Juan Carlos and the men behind him hope that a few minor gestures in the direction of "western-style" democracy will induce Western European countries to admit Spain to the Common Market and to NATO, as they refused when Franco was alive. But at the same time as Juan Carlos urged that "Europe must take Spain into account" he reaffirmed the "right of each people to organize itself politically in accordance with its own nature"--which means that Europe should not expect any substantive change in Spanish politics as a condition for admittance.
There are substantial forces in Spain today committed to political democracy and social change which enjoy widespread popular support--the Christian Democrats, Socialists, and Communists allied in the "Common Front," and the Democratic Military Union in the army. Until these groups obtain political power, and until genuine democratic rights prevail--such as freedom of assembly, freedom of the press, freedom to strike, and the legality of all political parties including the Communists--Spain will remain a prisoner of Franco's heritage. Furthermore, those regions desiring political and cultural autonomy--The Basque country, Catalonia, Galicia and Valencia--must be granted self-determination as they were under the 1931 Republican constitution.
Until there is a radical break with the policies of the Franco regime, the countries of Western Europe (though no paragons of democratic virtue themselves) should continue economic discrimination against her products.
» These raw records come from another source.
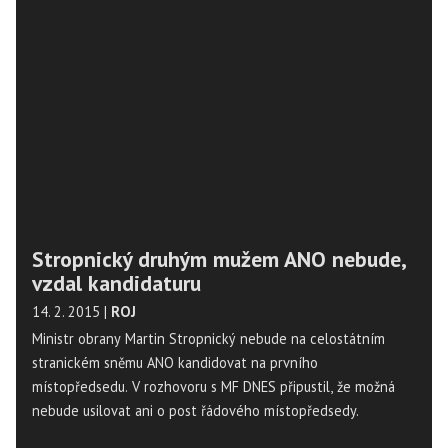
dopravy pětileté. Během této doby má ministerstvo vypsat
hlavní soutěž na výběrčího, která nebude zájemce omezovat
v technologiích výběru mýtného. Podle exministra dopravy
Zbyňka Stanjury ale může přechodné období nahrát
současnému provozovateli mýtných bran, kterým je
společnost Kapsch.
Stropnický druhým mužem ANO nebude,
vzdal kandidaturu
14. 2. 2015
|
ROJ
Ministr obrany Martin Stropnický nebude na celostátním
stranickém sněmu ANO kandidovat na prvního
místopředsedu. V rozhovoru s MF DNES připustil, že možná
nebude usilovat ani o post řádového místopředsedy.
Similarly, the United States, which has supplied economic aid to Franco's Spain for 22 years, should not be allowed to legitimize continued aid on the ground of democratic change; the U.S. government should withdraw all aid until real democratic change develops. But, the Spanish opposition will not need to rely on the conscience of the West to end thirty years of fascism; their support in Spain and the divisions within the ruling elite should allow them to triumph on their own.